Edit ~/.hcom/config.toml and remove the [relay] section:
[relay]
url = ""        # Clear
id = ""         # Clear
token = ""      # Clear
enabled = false
Or use config commands:
hcom config relay ""
hcom config relay_id ""
hcom config relay_token ""
hcom config relay_enabled false

Remote Agent Naming

Agents on remote devices are namespaced by device:
Local:  luna, nova, kira
Remote: luna:LAPTOP, nova:LAPTOP, kira:LAPTOP

Addressing Remote Agents

# Send to local agent
hcom send @luna -- "Hello"

# Send to remote agent
hcom send @luna:LAPTOP -- "Hello from desktop"

# Broadcast to all devices
hcom send -- "Hello everyone"

List Remote Agents

hcom list
Output includes remote agents with device suffix:
Local Agents:
  ▶ luna [CLAUDE] listening (0 unread)
  ◉ nova [GEMINI] active (2 unread)

Remote Agents (LAPTOP):
  ▶ kira:LAPTOP [CODEX] listening (0 unread)
  ◉ peso:LAPTOP [CLAUDE] active (1 unread)

Troubleshooting

Daemon Won’t Start

Check if already running:
hcom relay daemon
# Shows PID if running
Check logs:
hcom status --logs | grep relay
Kill stale daemon:
pkill -f 'hcom relay daemon'
hcom relay daemon start

Connection Failed

Test broker connectivity:
# Install mosquitto clients
sudo apt install mosquitto-clients

# Test connection
mosquitto_sub -h broker.emqx.io -p 1883 -t test
# Press Ctrl+C after a few seconds
# Should connect without errors
Check firewall:
# Ensure port 1883 (or 8883 for TLS) is not blocked
sudo ufw allow 1883/tcp

Messages Not Syncing

Verify relay is enabled:
hcom relay
# Should show: Enabled: true
Check daemon on both devices:
hcom relay daemon
# Should show: running (PID: XXXXX)
Restart daemon:
hcom relay daemon restart
Check device IDs match the relay group:
hcom config relay_id
# Should be the same on all devices

High Latency

Use a private broker closer to your devices:
hcom relay new --broker mqtt://local-server:1883
Check broker load: Public brokers may be slow during high usage.

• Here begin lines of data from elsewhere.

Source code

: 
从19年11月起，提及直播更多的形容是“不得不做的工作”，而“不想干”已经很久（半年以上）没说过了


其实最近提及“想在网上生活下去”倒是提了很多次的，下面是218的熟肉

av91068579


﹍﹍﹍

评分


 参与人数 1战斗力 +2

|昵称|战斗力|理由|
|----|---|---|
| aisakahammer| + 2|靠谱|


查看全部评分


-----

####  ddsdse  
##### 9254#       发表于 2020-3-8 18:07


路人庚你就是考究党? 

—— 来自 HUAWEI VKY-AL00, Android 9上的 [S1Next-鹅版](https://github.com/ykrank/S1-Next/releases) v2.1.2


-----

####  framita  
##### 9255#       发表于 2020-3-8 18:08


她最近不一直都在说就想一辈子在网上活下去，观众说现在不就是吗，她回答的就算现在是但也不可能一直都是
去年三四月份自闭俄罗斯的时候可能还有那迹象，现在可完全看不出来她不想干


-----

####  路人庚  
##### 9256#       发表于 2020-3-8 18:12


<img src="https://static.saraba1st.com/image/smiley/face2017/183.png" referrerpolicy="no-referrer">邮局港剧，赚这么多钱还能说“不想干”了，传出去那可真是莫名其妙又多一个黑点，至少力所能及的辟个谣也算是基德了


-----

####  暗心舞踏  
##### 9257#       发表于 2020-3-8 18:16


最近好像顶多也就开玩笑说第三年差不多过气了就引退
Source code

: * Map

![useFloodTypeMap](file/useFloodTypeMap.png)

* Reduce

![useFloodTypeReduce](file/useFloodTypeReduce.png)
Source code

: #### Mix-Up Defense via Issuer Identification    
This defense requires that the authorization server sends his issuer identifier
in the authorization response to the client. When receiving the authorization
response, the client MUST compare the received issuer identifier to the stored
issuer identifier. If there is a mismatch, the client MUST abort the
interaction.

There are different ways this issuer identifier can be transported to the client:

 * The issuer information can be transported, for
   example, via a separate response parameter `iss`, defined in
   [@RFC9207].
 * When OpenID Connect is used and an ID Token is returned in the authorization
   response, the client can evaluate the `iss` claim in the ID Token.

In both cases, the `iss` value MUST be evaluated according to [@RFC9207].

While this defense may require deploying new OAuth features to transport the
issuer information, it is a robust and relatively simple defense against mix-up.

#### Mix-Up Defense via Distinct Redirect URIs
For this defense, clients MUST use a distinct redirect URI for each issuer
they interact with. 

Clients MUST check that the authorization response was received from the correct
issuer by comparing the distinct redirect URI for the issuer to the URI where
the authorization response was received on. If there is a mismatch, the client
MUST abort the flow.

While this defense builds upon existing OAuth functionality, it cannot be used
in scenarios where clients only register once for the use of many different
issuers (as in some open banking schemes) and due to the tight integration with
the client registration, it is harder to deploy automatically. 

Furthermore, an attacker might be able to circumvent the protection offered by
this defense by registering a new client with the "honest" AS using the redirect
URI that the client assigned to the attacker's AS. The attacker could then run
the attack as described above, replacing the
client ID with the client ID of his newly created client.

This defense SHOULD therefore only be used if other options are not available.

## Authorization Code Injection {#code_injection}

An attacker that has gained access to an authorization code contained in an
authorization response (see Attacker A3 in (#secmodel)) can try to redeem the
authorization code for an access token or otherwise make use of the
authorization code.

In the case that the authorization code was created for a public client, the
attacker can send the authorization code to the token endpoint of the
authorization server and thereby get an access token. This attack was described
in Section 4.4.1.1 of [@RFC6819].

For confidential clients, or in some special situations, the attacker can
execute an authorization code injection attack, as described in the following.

Switch brokers:
hcom relay new --broker mqtt://broker.hivemq.com:1883

Security Considerations

Token Security

The relay token contains:
  • Relay group ID (UUID)
  • Broker URL
Anyone with the token can join your relay group. Best practices:
  • Don’t share tokens publicly
  • Rotate tokens by creating a new relay group
  • Use a private broker for sensitive work

Message Encryption

hcom does not encrypt message content. MQTT transmits messages as plaintext unless you use:
  • TLS/SSL (mqtts://) for transport encryption
  • Private broker on your own network
For sensitive data:
  1. Use a private broker with TLS
  2. Or use a VPN/SSH tunnel to the broker
  3. Or implement application-level encryption (future feature)

Advanced Configuration

Custom Device ID

Device IDs are auto-generated (6 characters, e.g., LAPTOP). To customize: Edit ~/.hcom/relay.device (create if missing):
MY-DESKTOP
Restart daemon:
hcom relay daemon restart

Relay with HCOM_DIR (Sandbox Mode)

Each HCOM_DIR can have its own relay configuration:
# Project A
export HCOM_DIR="$HOME/project-a/.hcom"
hcom relay new

# Project B (different relay group)
export HCOM_DIR="$HOME/project-b/.hcom"
hcom relay new
Agents in different HCOM_DIRs don’t see each other, even on the same device.

Performance

Bandwidth Usage

Typical message sizes:
  • Text message: ~500 bytes
  • Status update: ~200 bytes
  • File edit event: ~300 bytes
Estimate:
  • 100 messages/day ≈ 50 KB/day
  • 1000 messages/day ≈ 500 KB/day
Negligible for most use cases.

Scaling

Public brokers rate-limit connections. For large teams:
  1. Run a private broker (Mosquitto, EMQX, HiveMQ)
  2. Use dedicated relay group per team (separate tokens)
  3. Monitor broker metrics (connections, message rate)

FAQ

Q: Can I use multiple relay groups? No, each hcom instance connects to one relay group at a time. Use separate HCOM_DIRs for multiple groups. Q: What happens if I go offline? Messages are queued locally. When you reconnect, the daemon syncs missed events. Q: Can I relay between different platforms (Linux/Mac/Windows)? Yes, relay works cross-platform. Q: Does relay work with all AI tools? Yes, relay is tool-agnostic. Any hcom-tracked agent syncs. Q: Can I bridge two relay groups? Not currently supported. Each group is isolated.